My wife, Cornelia, and I (but mostly me) probably erred by focus-grouping the name with friends. I had a total aversion to anything on that annual list of favorites published again recently by the government. No Jacob for us. Our five-year-old son, a "Batman" obsessive and clearly a Chicago native when it comes to politics, lobbied for Bruce Wayne Barack Obama Warren.
And while our preference generally drew warm responses, there were the few raised eyebrows.
"Kind of Ivy League, no?" said a female Washington television reporter friend. That preyed on many underlying fears; a name associated with a cerebral snoot who gets his glasses broken, rather than getting the girl.
I also feared consigning someone to spend his life correcting others on the spelling of his own name. Whichever way we went---Eliot, Elliot or Elliott---he'd face the same challenge. I just hope that future TSA workers at airports, or cops pulling him over while driving in college, don't immediately assume something nefarious if official documents somehow get it wrong, too.
There's no shortage of people who've brought up former New York Gov. Eliot Spitzer, with a simultaneous raising of eyebrows. I worried about that briefly, then realized the benefits of a culture so deeply ignorant of its own history.
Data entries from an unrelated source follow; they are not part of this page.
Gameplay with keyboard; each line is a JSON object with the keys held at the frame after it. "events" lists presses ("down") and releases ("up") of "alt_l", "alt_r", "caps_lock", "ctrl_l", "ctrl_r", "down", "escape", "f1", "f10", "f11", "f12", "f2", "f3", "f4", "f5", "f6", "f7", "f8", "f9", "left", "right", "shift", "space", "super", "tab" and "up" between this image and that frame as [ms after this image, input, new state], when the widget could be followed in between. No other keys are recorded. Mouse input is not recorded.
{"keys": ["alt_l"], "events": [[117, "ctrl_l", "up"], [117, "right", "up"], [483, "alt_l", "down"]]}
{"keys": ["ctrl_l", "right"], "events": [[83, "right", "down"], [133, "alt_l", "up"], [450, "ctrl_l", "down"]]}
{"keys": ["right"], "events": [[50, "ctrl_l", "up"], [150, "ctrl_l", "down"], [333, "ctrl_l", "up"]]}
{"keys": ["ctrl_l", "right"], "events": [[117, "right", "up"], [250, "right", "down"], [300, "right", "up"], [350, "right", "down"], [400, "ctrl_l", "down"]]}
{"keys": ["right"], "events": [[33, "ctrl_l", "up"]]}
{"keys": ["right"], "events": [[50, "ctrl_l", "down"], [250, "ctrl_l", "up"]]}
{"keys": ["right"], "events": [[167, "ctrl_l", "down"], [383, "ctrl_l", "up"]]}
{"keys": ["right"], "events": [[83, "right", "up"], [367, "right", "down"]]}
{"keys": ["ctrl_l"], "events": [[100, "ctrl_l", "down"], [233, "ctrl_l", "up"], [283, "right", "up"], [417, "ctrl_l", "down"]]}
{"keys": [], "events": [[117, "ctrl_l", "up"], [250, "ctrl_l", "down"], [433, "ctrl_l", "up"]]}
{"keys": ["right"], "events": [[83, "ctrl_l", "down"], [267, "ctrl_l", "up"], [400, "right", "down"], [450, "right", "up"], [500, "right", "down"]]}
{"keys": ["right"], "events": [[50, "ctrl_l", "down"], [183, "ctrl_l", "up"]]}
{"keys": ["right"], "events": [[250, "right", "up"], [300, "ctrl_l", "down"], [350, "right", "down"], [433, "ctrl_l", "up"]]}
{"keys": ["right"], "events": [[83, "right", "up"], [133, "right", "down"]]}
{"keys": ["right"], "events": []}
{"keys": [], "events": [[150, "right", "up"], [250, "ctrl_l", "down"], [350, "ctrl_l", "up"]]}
And though I do hope Spitzer's future deeds overwhelm his miscues, that inattention will lessen my anxiety even if they don't.
Ask most high school kids about Lyndon Johnson, Richard Nixon, Ronald Reagan, even Bill Clinton, and you get a deer-in-the-headlights-look. The dismal state of civics instruction works in our favor on this score.
After I told her the big news, an NBC producer in Chicago reminded me Friday night that there was also Eliot Ness, the crime fighter. That was reassuring since I suspect the Ness legend will outlive Spitzer's notoriety.
And then there's the reality, only disclosed by a good friend the night before the birth, that he would share a birthday with none other than the late Richard J. Daley, the quintessential big-city political machine boss. That's especially reaffirming.
With or without an Ivy education, he may not wind up overseeing thousands of cops, firefighters, patronage workers, lapdog ward committeemen and snow plows.
But if he proves to be tough, stubborn and shrewd, like "The Boss" of political lore, his parents could have done worse. Eliot, new love of my life, good luck.